Workers Vanguard No. 1024

17 May 2013

 

Black Teen Jailed for Science Experiment

By all accounts, Kiera Wilmot is an exemplary honor student and has a perfect behavior record. According to the principal of Bartow High School in Polk County, Florida, she is a “good kid” who has “never been in trouble before. Ever.” But on April 22, when the 16-year-old acted on her intellectual curiosity by performing a chemistry experiment, she outrageously was expelled from school and dragged to a detention center in handcuffs at the behest of an assistant principal. Charged as an adult with two felonies—possession/discharge of a weapon on school grounds and discharging a destructive device—Kiera faces a possible five years in jail. Thanks to school and state authorities, her life is now upended.

The “weapon” and “destructive device” that Kiera “discharged” was a small plastic water bottle in which, in preparation for a science fair, she mixed common household chemicals and aluminum foil to see how they would react. The chemical reaction triggered a tiny pop “like a firecracker,” harmlessly blowing off the lid and producing a small amount of smoke. No one was injured, and no property was damaged. The only casualty was the plastic bottle!

The punishment handed out to Kiera Wilmot exemplifies the systematic racist criminalization of black and minority students in the public schools that is embodied in punitive “zero tolerance” policies. Each year, more than three million students nationwide are suspended and over 100,000 expelled. Black students are three and a half times more likely to be suspended or expelled than their white peers. According to the U.S. Department of Education, over 70 percent of students arrested and funneled through what has become known as the school-to-prison pipeline are black or Latino.

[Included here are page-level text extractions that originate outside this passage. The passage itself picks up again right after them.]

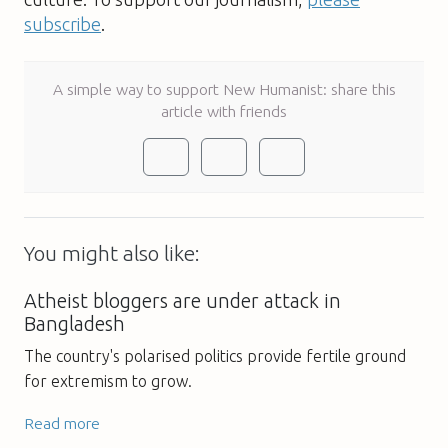
subscribe
.
A simple way to support New Humanist: share this
article with friends
You might also like:
Atheist bloggers are under attack in
Bangladesh
The country's polarised politics provide fertile ground
for extremism to grow.
Read more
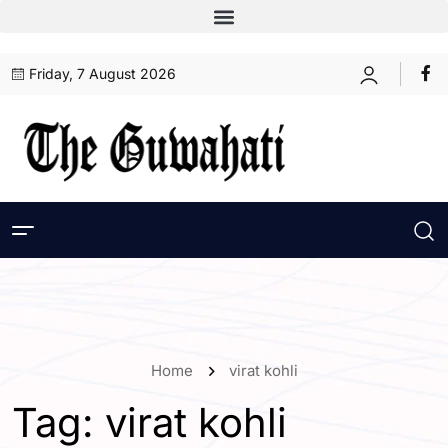
Friday, 7 August 2026
Home
virat kohli
Tag:
virat kohli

Borrowing a page from the sinister “war on drugs” crusade against blacks and other minorities, “zero-tolerance” policies spread through schools after Bill Clinton signed into law the 1994 Gun-Free Schools Act that mandates a one-year expulsion for any student possessing a weapon. What constitutes a weapon has proved very elastic: everything from pencils to Pop-Tarts and Hello Kitty toys. Even using their fingers as imaginary guns resulted in suspension for two 6-year-olds in Maryland. As a result of this “zero tolerance,” across the country black and minority students in segregated public schools confront conditions that resemble detention centers rather than a place of learning. A heavy police presence, metal detectors, video cameras, drug testing and locker searches are the norm. Tens of thousands have been arrested for what amounts to nothing other than typical juvenile behavior: tardiness, idle doodling, talking back and so on.

Even black children in kindergarten are treated as dangerous criminals. In 2012, six-year-old Salecia Johnson was suspended from school in Milledgeville, Georgia, handcuffed by police and placed in a holding cell after throwing a tantrum. She was charged with damage to property and simple battery. With black youth deemed expendable by the racist capitalist ruling class that has no jobs for them to fill, the “education” system is essentially a holding pen that serves to reinforce their isolation in a society where 28 percent of black men are destined to spend time behind bars.

Wilmot’s case is a grotesque expression of the class and race bias endemic to the American education system and society as a whole. It also points to the anti-science mind-set that permeates it. With the slashing of already meager funding and the stifling of creative potential, it is no surprise that U.S. students rank 35th internationally in math, between Azerbaijan and Croatia, and 29th in science, between Latvia and Lithuania—countries many Americans cannot identify on the map.

Kiera Wilmot’s ordeal has drawn thousands of supporters to her defense. Dozens of people, young and old, rallied in her support outside Polk County Courthouse last week. Thousands have signed petitions on the Internet demanding the rescinding of her expulsion and dropping the charges against her, and some individuals have initiated defense funds. Outraged scientists have also vented their fury in solidarity with Wilmot. As biologist Danielle N. Lee wrote in a Scientific American blog (1 May): “I can’t name a single scientist or engineer, who hadn’t blown up, ripped apart, disassembled something at home or otherwise cause a big ruckus at school all in the name of curiosity, myself included.” She added that science “is very messy and it is riddled with mistakes and mishaps.”

Experimenting with science is not a crime, and scientific curiosity should not be punished. We demand the immediate reinstatement of Kiera Wilmot! Drop all the charges!